I thank you, Sir, for having given me the opportunity to raise this matter. With your permission, I propose to speak for ten minutes. Deputy FitzGerald wishes to contribute as does the leader of my party. They will have five minutes each and this will still leave the Minister ten minutes in which to reply.
In the short time I have, I wish to raise the violence and the civil disturbance and damage to public and private property that have occurred in the general central areas of this city in recent weeks, particularly in recent evenings. We have now here a situation in which the main thoroughfares of the city have witnessed vicious so called demonstrations. O'Connell Street, Stephen's Green, Dawson Street, parts of Merrion Square, North Earl Street and Abbey Street, just to mention some of them, last night bore the brunt of this vicious form of violence, and it is necessary and appropriate that in this House the political parties and the Government should record in no uncertain terms our condemnation of this type of activity and place on record our determination that the people of Dublin and of the country visiting Dublin, visitors to our city from at home and abroad, will have the right to the freedom and enjoyment to walk and to drive through the streets of Dublin in a peaceful and normal way.
Virtually every business in Dublin has suffered from that kind of vicious behaviour.

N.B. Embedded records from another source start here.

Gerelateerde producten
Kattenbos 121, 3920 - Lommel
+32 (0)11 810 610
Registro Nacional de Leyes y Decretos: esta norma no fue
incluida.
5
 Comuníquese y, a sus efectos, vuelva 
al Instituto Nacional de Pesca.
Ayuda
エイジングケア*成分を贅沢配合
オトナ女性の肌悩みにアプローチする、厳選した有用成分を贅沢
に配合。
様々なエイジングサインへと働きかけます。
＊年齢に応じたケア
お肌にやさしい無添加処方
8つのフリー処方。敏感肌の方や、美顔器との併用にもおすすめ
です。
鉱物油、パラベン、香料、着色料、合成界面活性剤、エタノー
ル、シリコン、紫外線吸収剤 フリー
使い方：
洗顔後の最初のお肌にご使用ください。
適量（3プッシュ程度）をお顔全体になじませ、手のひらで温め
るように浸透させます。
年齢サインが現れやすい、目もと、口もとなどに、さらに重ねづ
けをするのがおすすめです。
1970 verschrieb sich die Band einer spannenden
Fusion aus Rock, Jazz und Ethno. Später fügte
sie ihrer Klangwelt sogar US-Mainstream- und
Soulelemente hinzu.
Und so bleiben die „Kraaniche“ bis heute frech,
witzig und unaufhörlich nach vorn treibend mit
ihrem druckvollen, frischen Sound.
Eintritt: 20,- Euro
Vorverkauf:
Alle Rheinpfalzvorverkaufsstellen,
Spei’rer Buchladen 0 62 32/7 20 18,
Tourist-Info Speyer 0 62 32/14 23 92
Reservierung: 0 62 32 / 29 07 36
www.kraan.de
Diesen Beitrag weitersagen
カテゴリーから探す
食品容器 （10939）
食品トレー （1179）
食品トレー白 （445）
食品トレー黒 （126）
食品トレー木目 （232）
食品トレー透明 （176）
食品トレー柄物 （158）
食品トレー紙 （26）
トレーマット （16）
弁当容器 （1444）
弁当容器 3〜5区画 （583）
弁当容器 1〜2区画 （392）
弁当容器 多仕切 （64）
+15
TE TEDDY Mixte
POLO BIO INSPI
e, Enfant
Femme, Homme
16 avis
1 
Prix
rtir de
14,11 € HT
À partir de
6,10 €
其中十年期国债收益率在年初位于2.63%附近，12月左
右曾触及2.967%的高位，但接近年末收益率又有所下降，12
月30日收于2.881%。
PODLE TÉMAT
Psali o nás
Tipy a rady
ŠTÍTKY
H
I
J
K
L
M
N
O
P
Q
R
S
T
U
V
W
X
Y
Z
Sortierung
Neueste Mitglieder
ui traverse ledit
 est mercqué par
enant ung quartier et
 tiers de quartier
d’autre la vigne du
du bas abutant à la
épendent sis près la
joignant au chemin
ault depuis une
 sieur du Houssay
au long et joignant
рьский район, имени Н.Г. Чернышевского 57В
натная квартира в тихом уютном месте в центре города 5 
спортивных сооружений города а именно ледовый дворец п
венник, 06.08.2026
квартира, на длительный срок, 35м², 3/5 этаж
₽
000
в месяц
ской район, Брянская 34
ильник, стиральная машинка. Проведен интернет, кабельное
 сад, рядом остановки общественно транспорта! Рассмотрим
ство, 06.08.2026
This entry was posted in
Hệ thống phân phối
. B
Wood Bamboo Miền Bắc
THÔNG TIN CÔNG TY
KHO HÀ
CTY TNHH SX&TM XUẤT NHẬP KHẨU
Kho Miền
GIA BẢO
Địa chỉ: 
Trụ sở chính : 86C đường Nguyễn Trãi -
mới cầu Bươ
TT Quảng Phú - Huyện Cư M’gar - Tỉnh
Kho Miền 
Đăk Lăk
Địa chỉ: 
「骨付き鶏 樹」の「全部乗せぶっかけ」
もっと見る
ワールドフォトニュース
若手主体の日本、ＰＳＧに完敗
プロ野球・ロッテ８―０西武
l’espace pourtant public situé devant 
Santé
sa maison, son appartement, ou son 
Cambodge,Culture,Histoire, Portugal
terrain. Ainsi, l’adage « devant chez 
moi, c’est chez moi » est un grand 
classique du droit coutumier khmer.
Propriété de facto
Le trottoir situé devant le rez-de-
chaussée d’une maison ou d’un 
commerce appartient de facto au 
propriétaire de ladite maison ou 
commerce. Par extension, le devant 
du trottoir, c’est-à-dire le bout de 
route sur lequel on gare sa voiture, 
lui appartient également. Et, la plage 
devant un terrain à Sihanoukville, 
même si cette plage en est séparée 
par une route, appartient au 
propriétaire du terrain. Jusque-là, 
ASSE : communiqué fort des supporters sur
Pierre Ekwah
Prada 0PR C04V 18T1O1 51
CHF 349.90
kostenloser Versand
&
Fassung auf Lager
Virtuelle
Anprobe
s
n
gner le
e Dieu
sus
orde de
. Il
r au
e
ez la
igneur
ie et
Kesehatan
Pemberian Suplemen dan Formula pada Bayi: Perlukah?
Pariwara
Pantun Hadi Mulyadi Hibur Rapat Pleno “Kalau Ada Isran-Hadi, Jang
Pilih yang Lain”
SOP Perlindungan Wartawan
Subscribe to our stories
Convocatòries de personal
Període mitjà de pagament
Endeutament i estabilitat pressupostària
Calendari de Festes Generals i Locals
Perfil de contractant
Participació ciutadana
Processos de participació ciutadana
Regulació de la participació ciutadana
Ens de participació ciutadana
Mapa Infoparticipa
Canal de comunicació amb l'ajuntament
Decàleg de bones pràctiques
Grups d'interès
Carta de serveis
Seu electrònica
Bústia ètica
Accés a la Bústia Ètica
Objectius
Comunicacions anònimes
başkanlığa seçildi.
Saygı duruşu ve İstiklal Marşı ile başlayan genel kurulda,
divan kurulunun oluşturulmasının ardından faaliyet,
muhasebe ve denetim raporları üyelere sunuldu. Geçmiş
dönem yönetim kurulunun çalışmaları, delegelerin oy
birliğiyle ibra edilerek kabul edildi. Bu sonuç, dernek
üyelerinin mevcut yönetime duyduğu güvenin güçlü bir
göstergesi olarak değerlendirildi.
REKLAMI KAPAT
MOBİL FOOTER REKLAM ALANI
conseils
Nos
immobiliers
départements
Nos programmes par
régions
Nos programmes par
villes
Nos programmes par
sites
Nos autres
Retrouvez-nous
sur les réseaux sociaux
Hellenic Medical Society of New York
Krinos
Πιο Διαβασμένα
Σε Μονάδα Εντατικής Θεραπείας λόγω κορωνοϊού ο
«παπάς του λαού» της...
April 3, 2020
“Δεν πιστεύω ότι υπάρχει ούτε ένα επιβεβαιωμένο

I am chairman of Dublin County Council. The offices which the council occupy fronting O'Connell Street had just one brick thrown through the plate glass window and the cost today just to replace that glass will be £600 to the taxpayer. That is for one large plate glass window. We can reckon, accordingly, that tens of thousands of pounds of damage has been brought about this activity.
I want to lay at rest the kind of shrugging off by some people of their responsibility for what has been happening. It is alleged that this has been done by merely a hooligan element latching on to so-called peaceful demonstrations. I do not think I could give a better authority than a high ranking Garda officer, quoted tonight in the Evening Herald. He said:
People of considerable influence are gathering around them highly suspect people and doing nothing to restrain them. They brought petrol bombs, some of them laced with sugar, that would stick to bodies. They brought golf balls and missiles into O'Connell Street.
He went on to say, and I thoroughly agree with his observations:
The organisers try to slide away from their responsibility by saying these are breakaway groups, but they are responsible for every man, woman and child who gather behind their banners.
This top ranking Garda officer went on:
Meetings have been held throughout the city and the suburbs to recruit the rowdies to create havoc in Dublin.
It is necessary to put that kind of protest on record here. In so doing I want to say that whether it happens in Dublin city or in the constituency I represent, Dún Laoghaire, those of us who make this kind of protest are entitled to do so without having, as happened to me when I protested about the depredation to a public monument in Dún Laoghaire, our families threatened. I pay tribute to the Garda who did their utmost in difficult circumstances, many of them got injured, to try to restrain this kind of thuggery. Those armchair generals, who hide behind the facade of public meetings hoping the situation will get out of hand slowly, should know that Dáil Éireann said they can put their opinions where their mouths are and if they want to stand in a general election and face the electorate for the kind of so-called political demonstration they represent, they will have the opportunity in the near future.
I urge the Minister strongly to ensure that every possible effort will be made in a democratic way to prevent this kind of violence being continued in our city. On many occasions I have spoken at political meetings at the GPO and I cherish the right of the citizens of Dublin and the country to assemble in a peaceful, calm and rational manner to state their political views, no matter how extreme their views may be, but I draw the line when people foment a degree of violence and then slide away from responsibility for it.
The damage to tourism, I can say from my certain knowledge, by way of cancellation of hundreds of bookings in Dublin city hotels, and the damage to central city trading, can be reckoned in hundreds of thousands of pounds. I urge the Minister to ensure, through normal, fair and democratic enforcement of civilised activity, whether demonstrations, parades or marches, that this kind of vicious violence will not be allowed to recur.
That is why I raised this matter this evening. I raised it because the matter could get quite serious and we must not slide away in any way from our responsibilities. I know the Minister has already spoken in reply to a question raised by Deputy Mitchell about the CIE buses and so on. But it does require a necessary degree of repetition and reiteration of our rejection and condemnation and abhorrence of that kind of activity of anybody, irrespective of political beliefs, in this city last evening and the evenings past.